- Founded: 1998
- Founder: Juan Mari Iturrarte Gorka Munster
- Genre: Swamp rock Garage rock Punk blues Noise rock
- Country of origin: Spain
- Location: Basque Country
- Official website: bang-records.net

= Bang! Records =

Spanish rock record label

Bang! Records is a Spanish record label from the Basque Country, which was formed in 1998 by Gorka Munster and Juan-Mari Iturrarte. The label has a primary focus on artists from Melbourne, Australia, and New York City's swamp, noise and punk blues music scene. Acts among the Bang! Records roster include The Beasts Of Bourbon, The Scientists, Rowland S. Howard of The Birthday Party, Brian Henry Hooper, The Drones, The Gun Club and Jeffrey Lee Pierce.

==History==
Bang! Records was originally conceived by Gorka Munster with the aim of releasing 7-inch vinyl singles. The first release appeared in 1998 with a 7-inch single release by Senor No. This was followed by singles from Brother Brick, The Hellacopters and The Nomads. With the addition of Juan-Mari Iturrarte, the label expanded to include gatefold vinyl LP releases and reissues with a growing focus on the Australian swamp blues music scene.

To mark the label's ten year anniversary, the Big Bang! Festival was held August 15 and 16 2008, at Collingwood's The Tote Hotel. The festival featured performances by Kim Salmon & The Surrealists, The Kill Devil Hills, Stu Thomas, Brian Henry Hooper, Spencer P. Jones, Hugo Race and others.

Things to do
a - Which genres does the Bang! Records text list for the label? Name all of them.
b - Turn the rows from the first line up to and including the line with "Poseidon - splav na rýžování" into a numbered list, leaving out any blank lines.

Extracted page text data
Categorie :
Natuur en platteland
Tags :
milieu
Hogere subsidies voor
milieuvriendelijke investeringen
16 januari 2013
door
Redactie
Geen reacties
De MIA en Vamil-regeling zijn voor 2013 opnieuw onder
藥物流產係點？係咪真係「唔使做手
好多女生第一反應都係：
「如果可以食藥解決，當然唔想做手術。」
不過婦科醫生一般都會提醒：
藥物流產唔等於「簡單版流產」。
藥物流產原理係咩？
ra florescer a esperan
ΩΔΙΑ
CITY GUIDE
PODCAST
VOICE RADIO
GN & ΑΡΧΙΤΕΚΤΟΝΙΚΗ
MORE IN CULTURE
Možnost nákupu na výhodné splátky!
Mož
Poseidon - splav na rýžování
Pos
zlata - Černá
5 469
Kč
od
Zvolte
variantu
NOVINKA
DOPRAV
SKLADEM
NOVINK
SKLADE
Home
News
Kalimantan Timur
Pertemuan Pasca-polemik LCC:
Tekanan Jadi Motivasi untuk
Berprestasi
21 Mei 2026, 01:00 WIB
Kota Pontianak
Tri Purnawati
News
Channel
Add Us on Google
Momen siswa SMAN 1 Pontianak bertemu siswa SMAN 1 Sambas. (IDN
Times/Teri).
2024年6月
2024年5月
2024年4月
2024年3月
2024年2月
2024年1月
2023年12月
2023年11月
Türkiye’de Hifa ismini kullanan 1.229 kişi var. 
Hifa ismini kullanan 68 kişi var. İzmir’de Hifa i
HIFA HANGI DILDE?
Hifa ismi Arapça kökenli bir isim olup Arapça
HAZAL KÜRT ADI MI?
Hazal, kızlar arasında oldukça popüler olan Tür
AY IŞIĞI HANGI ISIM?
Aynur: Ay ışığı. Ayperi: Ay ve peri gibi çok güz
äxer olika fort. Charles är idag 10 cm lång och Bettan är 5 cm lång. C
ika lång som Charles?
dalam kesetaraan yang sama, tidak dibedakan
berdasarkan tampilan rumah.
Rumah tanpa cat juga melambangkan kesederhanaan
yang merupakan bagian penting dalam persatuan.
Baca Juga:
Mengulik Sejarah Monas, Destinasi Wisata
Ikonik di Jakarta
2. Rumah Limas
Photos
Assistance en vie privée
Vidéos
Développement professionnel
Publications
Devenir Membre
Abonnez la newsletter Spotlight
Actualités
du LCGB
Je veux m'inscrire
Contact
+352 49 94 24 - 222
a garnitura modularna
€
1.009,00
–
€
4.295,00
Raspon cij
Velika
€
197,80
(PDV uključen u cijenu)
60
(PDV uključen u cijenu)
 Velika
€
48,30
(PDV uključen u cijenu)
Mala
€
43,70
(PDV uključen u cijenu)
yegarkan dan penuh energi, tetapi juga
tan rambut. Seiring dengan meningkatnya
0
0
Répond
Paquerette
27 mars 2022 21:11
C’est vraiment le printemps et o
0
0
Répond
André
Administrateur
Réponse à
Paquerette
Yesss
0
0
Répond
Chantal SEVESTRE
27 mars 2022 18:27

Task responses
a - Swamp rock, Garage rock, Punk blues, Noise rock

b -
1. Categorie :
2. Natuur en platteland
3. Tags :
4. milieu
5. Hogere subsidies voor
6. milieuvriendelijke investeringen
7. 16 januari 2013
8. door
9. Redactie
10. Geen reacties
11. De MIA en Vamil-regeling zijn voor 2013 opnieuw onder
12. 藥物流產係點？係咪真係「唔使做手
13. 好多女生第一反應都係：
14. 「如果可以食藥解決，當然唔想做手術。」
15. 不過婦科醫生一般都會提醒：
16. 藥物流產唔等於「簡單版流產」。
17. 藥物流產原理係咩？
18. ra florescer a esperan
19. ΩΔΙΑ
20. CITY GUIDE
21. PODCAST
22. VOICE RADIO
23. GN & ΑΡΧΙΤΕΚΤΟΝΙΚΗ
24. MORE IN CULTURE
25. Možnost nákupu na výhodné splátky!
26. Mož
27. Poseidon - splav na rýžování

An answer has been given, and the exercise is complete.